— Estratto del documento —
--------------------
Napoli. Saranno le immagini registrate dal sistema di videosorveglianza del carcere di Pozzuoli a fare piena luce sull’aggressione shock a Marianna Fabozzi, la strega del Parco Verde di Caivano accusata di avere coperto gli abusi sessuali su Fortuna Loffredo – la bimba di sei anni, conosciuta come Chicca, volata giù dal balcone di un palazzo a giugno del 2014 – e sul figlio Antonio Giglio. A un anno dal linciaggio avvenuto all’interno della casa circondariale, sette detenute – capeggiate da Marianna Sannino di Torre del Greco, arrestata perché ritenuta organica a una holding dello spaccio all’ombra del Vesuvio – e una assistente capo della polizia penitenziaria sono comparse davanti al giudice per le udienze preliminari Maria Gabriella Pepe del tribunale di Napoli, chiamato a decidere sul rinvio a giudizio invocato dal pubblico ministero titolare dell’inchiesta.
--------------------
— Compiti da svolgere —
[1] Stabilisca se le seguenti affermazioni concordano con l'estratto del documento, rispondendo sì o no e citando testualmente le parole decisive: (a) l'aggressione a Marianna Fabozzi è avvenuta nel carcere di Pozzuoli; (b) Fortuna Loffredo aveva otto anni; (c) davanti al giudice sono comparse cinque detenute.
[2] Secondo l'estratto del documento, chi è il giudice per le udienze preliminari davanti al quale sono comparse le detenute e l'assistente capo?

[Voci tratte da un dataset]
--------------------
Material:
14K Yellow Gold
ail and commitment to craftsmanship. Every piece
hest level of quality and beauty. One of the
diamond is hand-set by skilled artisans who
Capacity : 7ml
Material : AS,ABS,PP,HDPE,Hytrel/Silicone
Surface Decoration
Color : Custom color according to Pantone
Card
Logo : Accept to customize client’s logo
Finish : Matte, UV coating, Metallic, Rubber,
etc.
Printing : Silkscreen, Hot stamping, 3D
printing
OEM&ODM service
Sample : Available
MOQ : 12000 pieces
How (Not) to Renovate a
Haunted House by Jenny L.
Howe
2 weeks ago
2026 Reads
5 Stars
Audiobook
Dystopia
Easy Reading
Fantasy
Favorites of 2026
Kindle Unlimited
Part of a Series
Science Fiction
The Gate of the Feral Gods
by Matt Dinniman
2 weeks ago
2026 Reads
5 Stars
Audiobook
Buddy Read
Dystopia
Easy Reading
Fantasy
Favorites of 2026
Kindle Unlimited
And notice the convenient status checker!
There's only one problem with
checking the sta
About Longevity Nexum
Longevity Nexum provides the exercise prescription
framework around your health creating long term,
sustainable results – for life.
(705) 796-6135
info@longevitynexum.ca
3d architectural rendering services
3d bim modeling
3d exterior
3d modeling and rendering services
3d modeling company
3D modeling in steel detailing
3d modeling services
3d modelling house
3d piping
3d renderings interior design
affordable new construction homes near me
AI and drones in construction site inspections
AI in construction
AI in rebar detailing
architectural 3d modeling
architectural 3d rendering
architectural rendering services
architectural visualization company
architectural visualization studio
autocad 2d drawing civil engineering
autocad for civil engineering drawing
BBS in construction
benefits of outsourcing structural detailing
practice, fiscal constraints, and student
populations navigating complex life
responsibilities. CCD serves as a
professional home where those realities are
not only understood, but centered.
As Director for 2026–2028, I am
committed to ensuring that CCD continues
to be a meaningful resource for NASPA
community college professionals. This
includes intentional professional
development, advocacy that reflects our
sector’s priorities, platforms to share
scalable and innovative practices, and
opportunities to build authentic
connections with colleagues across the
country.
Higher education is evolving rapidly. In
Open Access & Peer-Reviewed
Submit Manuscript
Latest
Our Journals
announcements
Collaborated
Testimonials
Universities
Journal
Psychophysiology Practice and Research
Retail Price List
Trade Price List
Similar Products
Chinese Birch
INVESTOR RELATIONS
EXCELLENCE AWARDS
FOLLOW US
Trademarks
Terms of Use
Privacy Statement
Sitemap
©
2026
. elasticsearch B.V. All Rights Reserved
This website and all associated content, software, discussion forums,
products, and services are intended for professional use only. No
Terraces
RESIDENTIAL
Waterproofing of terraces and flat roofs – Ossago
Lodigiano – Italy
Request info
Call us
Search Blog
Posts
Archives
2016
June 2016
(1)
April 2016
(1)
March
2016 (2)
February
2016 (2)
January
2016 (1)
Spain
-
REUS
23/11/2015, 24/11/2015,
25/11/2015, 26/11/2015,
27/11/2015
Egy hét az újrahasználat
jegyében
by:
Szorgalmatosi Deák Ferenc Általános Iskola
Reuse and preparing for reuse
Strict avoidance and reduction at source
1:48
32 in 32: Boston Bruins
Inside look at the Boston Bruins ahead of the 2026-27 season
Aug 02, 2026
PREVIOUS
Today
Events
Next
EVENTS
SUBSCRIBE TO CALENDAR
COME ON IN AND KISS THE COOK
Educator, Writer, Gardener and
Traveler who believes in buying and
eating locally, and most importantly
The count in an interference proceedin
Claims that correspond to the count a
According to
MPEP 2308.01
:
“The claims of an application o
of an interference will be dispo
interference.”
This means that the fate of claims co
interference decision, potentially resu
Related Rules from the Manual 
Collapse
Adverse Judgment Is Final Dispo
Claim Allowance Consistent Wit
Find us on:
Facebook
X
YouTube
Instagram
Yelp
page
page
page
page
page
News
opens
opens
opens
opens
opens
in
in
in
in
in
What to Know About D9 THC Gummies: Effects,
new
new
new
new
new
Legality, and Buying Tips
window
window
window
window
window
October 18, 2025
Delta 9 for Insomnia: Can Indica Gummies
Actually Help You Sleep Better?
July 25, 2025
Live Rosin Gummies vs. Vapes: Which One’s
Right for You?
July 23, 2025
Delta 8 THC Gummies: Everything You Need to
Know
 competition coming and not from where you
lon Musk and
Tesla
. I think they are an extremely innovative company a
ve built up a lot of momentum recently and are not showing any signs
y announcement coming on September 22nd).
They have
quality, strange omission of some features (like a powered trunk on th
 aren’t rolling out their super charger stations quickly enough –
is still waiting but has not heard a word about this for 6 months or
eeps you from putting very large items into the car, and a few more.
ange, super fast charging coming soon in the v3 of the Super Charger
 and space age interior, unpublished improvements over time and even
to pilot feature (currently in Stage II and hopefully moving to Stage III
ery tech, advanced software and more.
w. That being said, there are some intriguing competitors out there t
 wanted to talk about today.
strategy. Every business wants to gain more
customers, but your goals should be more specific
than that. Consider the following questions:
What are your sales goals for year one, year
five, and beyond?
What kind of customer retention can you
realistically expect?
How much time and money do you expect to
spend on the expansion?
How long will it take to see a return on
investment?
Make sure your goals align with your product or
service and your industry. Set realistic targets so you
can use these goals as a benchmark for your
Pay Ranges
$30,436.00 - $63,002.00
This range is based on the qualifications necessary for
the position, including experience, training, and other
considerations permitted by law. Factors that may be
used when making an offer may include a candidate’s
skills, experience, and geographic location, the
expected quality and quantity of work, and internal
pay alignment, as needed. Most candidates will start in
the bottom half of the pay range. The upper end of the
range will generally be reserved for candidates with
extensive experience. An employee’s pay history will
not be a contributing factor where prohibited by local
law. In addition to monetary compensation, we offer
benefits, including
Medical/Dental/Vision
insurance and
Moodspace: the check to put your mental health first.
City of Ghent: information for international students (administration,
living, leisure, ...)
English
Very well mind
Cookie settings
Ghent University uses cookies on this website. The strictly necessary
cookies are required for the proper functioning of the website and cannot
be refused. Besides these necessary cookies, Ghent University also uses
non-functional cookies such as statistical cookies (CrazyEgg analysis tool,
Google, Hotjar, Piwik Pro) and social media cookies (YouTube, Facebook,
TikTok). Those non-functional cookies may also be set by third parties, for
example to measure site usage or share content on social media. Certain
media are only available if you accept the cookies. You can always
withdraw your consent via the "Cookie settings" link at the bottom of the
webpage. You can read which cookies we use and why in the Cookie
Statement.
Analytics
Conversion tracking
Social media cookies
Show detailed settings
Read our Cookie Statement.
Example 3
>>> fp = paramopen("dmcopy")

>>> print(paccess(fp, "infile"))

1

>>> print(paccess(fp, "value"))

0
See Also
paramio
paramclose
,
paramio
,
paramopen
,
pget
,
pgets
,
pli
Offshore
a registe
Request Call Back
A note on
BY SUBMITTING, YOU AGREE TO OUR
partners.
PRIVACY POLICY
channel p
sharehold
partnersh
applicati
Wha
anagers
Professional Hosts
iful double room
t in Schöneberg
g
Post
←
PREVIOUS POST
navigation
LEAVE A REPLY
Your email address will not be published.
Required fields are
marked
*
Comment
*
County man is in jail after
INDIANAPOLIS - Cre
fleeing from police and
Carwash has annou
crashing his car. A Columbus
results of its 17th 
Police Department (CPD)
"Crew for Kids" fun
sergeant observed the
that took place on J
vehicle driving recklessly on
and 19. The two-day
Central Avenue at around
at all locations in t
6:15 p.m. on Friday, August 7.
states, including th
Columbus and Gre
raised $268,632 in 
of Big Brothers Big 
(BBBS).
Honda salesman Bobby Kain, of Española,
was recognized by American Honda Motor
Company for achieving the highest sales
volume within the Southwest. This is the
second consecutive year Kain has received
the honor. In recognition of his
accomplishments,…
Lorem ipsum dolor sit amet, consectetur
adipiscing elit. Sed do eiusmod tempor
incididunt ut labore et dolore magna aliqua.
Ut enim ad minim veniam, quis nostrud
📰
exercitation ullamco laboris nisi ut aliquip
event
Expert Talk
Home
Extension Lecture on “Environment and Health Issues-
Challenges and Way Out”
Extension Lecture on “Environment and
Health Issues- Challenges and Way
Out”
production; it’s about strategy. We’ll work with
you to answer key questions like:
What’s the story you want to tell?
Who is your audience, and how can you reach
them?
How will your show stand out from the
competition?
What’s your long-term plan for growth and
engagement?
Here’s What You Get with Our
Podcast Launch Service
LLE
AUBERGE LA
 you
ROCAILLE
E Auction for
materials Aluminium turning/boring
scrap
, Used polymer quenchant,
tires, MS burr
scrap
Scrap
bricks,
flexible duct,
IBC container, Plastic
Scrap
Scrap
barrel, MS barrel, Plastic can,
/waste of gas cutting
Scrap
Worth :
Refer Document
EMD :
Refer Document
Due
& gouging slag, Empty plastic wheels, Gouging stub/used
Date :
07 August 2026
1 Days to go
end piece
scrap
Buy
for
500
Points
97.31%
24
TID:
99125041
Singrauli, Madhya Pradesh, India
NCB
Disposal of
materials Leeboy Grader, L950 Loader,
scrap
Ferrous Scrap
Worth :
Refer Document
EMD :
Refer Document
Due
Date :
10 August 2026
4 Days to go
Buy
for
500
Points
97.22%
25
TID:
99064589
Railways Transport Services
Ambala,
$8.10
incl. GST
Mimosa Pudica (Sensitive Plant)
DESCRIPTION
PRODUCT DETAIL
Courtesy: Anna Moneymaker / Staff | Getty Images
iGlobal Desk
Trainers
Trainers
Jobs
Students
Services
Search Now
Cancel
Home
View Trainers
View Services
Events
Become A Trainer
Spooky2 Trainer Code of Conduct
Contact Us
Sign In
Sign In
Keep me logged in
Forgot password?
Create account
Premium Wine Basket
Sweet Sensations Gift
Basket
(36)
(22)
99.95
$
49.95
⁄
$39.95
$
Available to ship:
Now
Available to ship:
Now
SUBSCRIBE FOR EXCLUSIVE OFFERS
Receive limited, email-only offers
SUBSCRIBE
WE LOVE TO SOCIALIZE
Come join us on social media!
--------------------
— Risposte per voce —
[1]
(a) Sì: «Saranno le immagini registrate dal sistema di videosorveglianza del carcere di Pozzuoli a fare piena luce sull’aggressione shock a Marianna Fabozzi».
(b) No: «la bimba di sei anni».
(c) No: «sette detenute».

[2] Maria Gabriella Pepe, del tribunale di Napoli.